Upon comparing the homicide statistics of the United States of America and the United Kingdom of Great Britain and Northern Ireland, one might be tempted to believe that restrictions on firearm possession reduce crime. However, this is not the case, as statistics always require explanation in order to be meaningful. In the years before the United Kingdom instituted their heavy restrictions, there was a much lower crime rate across the board. However, since then, violent crime in the United Kingdom has increased drastically, although homicides haven’t quite caught up to the United States yet, with the exception of Northern Ireland, which also has proportionally more homicides committed with firearms than the United States.
Particularly alarming is the burglary rate of the United Kingdom. Over the past twenty years, burglary has skyrocketed in the UK, becoming one of the highest in the First World. Burglary is defined as forcibly entering another’s property for the purpose of theft contrasting with home invasion where the intention is violence. When compared to the United States, the burglar’s modus operandi is also much bolder. Convicted burglars in US prisons have been interviewed in studies where they explain why they don’t usually intentionally enter houses that they know are occupied by saying things along the lines of “I could get shot if I do that,” while in the United Kingdom, one out of every three burglaries is committed while somebody is present. This suggests that the mere possibility that somebody with a firearm is in a house is a strong deterrent for burglars.

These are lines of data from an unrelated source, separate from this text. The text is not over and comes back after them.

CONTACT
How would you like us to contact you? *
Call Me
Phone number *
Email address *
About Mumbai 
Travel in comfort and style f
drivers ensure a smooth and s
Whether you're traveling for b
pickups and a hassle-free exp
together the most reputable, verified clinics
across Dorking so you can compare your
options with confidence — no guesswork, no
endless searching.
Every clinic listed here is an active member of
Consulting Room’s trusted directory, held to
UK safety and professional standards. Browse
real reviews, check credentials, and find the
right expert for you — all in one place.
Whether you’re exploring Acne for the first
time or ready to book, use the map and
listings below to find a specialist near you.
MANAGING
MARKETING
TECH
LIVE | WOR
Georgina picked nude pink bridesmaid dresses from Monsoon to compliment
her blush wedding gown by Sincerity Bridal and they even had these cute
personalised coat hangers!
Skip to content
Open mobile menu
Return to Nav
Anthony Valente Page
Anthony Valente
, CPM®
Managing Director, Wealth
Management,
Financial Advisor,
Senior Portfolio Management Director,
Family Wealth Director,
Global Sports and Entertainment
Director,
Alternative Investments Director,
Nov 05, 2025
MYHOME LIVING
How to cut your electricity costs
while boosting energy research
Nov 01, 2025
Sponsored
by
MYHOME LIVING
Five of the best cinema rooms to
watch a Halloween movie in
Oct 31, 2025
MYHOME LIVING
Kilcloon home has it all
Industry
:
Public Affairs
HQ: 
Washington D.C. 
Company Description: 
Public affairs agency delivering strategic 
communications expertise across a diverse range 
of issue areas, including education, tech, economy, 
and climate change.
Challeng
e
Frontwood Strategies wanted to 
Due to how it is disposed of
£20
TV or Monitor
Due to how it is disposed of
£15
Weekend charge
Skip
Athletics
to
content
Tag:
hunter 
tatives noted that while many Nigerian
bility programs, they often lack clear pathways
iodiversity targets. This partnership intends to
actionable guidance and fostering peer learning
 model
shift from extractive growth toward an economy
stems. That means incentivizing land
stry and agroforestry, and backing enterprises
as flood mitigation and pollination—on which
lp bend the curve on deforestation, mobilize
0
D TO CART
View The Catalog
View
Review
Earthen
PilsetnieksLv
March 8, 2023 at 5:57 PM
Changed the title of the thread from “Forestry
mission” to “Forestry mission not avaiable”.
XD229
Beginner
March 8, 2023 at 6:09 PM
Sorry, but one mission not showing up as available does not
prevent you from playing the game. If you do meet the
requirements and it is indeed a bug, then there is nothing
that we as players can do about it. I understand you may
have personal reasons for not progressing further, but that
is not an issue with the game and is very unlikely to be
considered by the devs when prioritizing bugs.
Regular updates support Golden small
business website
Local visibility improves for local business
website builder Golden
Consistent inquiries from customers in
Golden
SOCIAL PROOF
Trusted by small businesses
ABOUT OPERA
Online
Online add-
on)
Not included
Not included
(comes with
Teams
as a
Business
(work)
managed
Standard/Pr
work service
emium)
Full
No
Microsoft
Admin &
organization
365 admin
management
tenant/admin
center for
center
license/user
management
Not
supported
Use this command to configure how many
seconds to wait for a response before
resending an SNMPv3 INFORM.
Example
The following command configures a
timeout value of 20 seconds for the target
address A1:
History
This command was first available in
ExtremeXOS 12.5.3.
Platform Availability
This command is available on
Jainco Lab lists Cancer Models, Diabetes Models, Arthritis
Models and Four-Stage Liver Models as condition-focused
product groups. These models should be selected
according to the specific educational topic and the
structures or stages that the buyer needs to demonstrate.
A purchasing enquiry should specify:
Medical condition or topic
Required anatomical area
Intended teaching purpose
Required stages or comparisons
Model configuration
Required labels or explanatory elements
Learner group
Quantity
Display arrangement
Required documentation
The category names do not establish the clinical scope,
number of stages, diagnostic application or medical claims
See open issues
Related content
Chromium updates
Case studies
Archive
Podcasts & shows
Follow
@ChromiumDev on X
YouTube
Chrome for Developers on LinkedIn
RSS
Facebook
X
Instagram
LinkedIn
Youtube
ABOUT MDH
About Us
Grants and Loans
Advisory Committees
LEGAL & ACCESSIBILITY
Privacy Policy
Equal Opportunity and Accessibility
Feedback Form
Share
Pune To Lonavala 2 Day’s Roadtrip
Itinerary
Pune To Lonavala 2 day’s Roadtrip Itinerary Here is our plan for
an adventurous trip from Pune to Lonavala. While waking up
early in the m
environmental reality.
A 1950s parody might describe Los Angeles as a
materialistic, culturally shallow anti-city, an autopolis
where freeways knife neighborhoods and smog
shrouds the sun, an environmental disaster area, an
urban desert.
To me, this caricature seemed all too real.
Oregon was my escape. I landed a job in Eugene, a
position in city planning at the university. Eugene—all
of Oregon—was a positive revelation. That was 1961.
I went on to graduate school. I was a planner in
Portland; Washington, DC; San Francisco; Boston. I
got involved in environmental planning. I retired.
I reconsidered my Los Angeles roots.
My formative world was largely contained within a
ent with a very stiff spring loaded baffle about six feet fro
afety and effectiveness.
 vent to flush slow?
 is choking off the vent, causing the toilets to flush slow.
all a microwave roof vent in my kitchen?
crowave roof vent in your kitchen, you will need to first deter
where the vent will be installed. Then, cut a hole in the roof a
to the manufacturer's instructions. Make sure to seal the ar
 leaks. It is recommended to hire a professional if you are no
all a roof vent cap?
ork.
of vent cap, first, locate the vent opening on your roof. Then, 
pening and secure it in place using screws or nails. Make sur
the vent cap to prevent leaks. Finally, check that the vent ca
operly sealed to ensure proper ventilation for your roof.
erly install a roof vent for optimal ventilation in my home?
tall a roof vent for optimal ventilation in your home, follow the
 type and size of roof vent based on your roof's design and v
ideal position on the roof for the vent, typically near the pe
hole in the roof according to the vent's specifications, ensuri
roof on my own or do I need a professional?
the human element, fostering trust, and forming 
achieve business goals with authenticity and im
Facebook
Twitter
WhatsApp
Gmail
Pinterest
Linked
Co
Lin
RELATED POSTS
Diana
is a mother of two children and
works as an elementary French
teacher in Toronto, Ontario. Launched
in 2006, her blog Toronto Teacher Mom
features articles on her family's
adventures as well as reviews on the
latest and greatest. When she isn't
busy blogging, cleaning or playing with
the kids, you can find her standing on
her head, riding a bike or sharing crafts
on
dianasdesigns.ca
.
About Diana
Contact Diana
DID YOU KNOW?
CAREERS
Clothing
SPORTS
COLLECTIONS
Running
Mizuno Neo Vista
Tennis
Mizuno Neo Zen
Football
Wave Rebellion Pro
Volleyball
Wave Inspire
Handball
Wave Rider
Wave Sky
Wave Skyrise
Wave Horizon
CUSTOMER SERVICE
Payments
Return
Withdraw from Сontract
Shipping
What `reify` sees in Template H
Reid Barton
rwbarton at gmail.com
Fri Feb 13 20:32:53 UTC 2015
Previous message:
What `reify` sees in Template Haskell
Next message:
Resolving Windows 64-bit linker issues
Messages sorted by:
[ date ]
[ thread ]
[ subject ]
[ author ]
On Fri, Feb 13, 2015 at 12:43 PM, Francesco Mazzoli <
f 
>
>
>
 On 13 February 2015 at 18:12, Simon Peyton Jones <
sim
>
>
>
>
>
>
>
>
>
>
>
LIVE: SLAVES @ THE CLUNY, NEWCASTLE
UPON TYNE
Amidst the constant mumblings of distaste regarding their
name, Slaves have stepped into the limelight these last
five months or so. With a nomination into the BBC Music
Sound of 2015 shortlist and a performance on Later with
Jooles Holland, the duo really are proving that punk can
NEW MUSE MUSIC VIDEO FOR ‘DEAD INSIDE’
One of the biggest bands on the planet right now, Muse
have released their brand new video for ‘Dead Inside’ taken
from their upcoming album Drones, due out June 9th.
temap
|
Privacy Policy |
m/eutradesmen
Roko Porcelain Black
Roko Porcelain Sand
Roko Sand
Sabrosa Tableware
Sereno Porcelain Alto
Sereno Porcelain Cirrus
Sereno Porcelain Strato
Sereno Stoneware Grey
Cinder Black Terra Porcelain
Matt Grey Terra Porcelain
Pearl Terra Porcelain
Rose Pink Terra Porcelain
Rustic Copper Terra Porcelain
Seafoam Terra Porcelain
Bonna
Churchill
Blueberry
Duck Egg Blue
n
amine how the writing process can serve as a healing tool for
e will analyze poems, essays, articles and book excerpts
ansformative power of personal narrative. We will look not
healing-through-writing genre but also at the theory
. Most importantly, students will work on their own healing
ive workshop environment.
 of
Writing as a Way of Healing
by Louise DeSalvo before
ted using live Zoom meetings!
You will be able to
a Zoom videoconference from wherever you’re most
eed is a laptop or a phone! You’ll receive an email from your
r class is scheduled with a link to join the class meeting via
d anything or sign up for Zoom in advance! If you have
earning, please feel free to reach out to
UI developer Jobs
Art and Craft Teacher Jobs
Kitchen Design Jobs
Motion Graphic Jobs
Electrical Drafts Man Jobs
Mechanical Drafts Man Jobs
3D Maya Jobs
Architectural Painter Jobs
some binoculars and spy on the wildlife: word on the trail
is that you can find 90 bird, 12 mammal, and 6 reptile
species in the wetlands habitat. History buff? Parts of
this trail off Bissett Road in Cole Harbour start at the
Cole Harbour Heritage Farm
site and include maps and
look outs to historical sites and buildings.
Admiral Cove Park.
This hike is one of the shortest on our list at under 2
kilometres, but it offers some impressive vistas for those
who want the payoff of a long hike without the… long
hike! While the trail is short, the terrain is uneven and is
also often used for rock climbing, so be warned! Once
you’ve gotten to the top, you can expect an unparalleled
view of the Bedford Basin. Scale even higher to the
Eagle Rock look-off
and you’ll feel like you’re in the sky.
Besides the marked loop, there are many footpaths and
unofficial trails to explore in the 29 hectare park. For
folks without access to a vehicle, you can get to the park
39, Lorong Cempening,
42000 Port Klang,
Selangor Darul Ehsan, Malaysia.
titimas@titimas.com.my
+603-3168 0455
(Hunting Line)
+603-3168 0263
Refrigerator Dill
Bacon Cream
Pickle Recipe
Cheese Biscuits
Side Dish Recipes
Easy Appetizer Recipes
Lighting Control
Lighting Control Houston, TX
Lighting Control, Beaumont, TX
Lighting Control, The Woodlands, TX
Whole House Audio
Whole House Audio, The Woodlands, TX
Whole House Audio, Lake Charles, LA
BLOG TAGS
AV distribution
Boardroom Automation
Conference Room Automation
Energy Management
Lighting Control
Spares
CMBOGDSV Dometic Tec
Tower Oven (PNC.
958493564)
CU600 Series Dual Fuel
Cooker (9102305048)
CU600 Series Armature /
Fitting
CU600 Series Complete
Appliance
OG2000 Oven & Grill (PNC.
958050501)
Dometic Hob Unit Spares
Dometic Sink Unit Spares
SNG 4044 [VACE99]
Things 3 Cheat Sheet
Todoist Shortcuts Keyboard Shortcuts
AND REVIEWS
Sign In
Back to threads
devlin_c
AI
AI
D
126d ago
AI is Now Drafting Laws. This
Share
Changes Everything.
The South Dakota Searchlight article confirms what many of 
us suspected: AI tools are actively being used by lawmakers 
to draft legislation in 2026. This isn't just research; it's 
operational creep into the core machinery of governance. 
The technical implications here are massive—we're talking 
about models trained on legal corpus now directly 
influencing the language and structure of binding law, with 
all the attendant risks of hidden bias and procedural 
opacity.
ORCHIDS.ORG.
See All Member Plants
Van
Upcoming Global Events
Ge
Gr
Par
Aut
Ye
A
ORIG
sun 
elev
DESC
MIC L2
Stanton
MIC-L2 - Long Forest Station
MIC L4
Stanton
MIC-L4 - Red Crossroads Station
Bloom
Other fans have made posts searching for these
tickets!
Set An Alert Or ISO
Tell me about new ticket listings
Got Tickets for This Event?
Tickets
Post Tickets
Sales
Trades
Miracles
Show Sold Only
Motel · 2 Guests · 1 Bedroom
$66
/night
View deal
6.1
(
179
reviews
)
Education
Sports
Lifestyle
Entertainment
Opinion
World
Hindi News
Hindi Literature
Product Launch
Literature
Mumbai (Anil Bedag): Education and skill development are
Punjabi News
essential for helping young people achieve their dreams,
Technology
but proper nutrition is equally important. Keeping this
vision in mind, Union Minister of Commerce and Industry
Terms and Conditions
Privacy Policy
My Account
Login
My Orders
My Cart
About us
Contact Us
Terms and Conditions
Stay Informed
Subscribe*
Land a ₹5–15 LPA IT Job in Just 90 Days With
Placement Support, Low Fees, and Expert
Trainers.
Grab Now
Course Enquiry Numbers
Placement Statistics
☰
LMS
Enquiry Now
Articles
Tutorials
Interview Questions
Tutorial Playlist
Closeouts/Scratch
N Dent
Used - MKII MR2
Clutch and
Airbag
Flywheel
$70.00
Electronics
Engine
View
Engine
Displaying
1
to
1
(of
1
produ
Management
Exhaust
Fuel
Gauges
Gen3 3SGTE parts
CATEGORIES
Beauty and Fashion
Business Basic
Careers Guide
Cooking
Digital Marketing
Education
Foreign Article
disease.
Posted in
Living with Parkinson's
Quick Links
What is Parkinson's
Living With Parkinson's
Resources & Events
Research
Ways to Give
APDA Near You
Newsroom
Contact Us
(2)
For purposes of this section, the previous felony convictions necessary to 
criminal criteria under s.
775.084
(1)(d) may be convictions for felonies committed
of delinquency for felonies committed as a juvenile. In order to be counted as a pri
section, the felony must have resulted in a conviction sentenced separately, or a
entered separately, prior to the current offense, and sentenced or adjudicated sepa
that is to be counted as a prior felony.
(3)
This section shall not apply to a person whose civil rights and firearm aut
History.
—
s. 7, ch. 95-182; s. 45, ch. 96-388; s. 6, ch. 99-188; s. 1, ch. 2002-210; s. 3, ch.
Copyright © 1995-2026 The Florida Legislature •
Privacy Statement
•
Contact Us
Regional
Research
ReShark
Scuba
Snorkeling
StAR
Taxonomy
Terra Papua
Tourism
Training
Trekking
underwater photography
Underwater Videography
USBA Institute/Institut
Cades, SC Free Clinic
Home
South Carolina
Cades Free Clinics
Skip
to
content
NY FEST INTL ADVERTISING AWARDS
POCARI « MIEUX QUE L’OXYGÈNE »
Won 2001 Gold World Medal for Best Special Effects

The earlier mention of Northern Ireland also relates to another issue. One common argument in the United States is that lenient gun laws arm Mexican drug cartels. However, this is not the case. Mexican drug cartels, like the Irish Republican Army a few decades ago, primarily arm themselves through the international black market. It is cheaper and easier to purchase a crate of fully-automatic AK-47’s from a black market arms dealer and smuggle it in through Mexico’s vulnerable coastal or southern borders than it is to buy just as many semi-automatic AK-47 clones in the United States and attempt to smuggle them past one of the most secure borders in the world. This makes it obvious why the IRA decided to stop primarily arming themselves through connections in the Irish diaspora in the USA and start dealing with such unsavory characters as Gaddaffi, who would sell not only machine guns (which were and still are extremely hard to acquire in the USA), but also surface-to-air missiles for use against UK helicopters.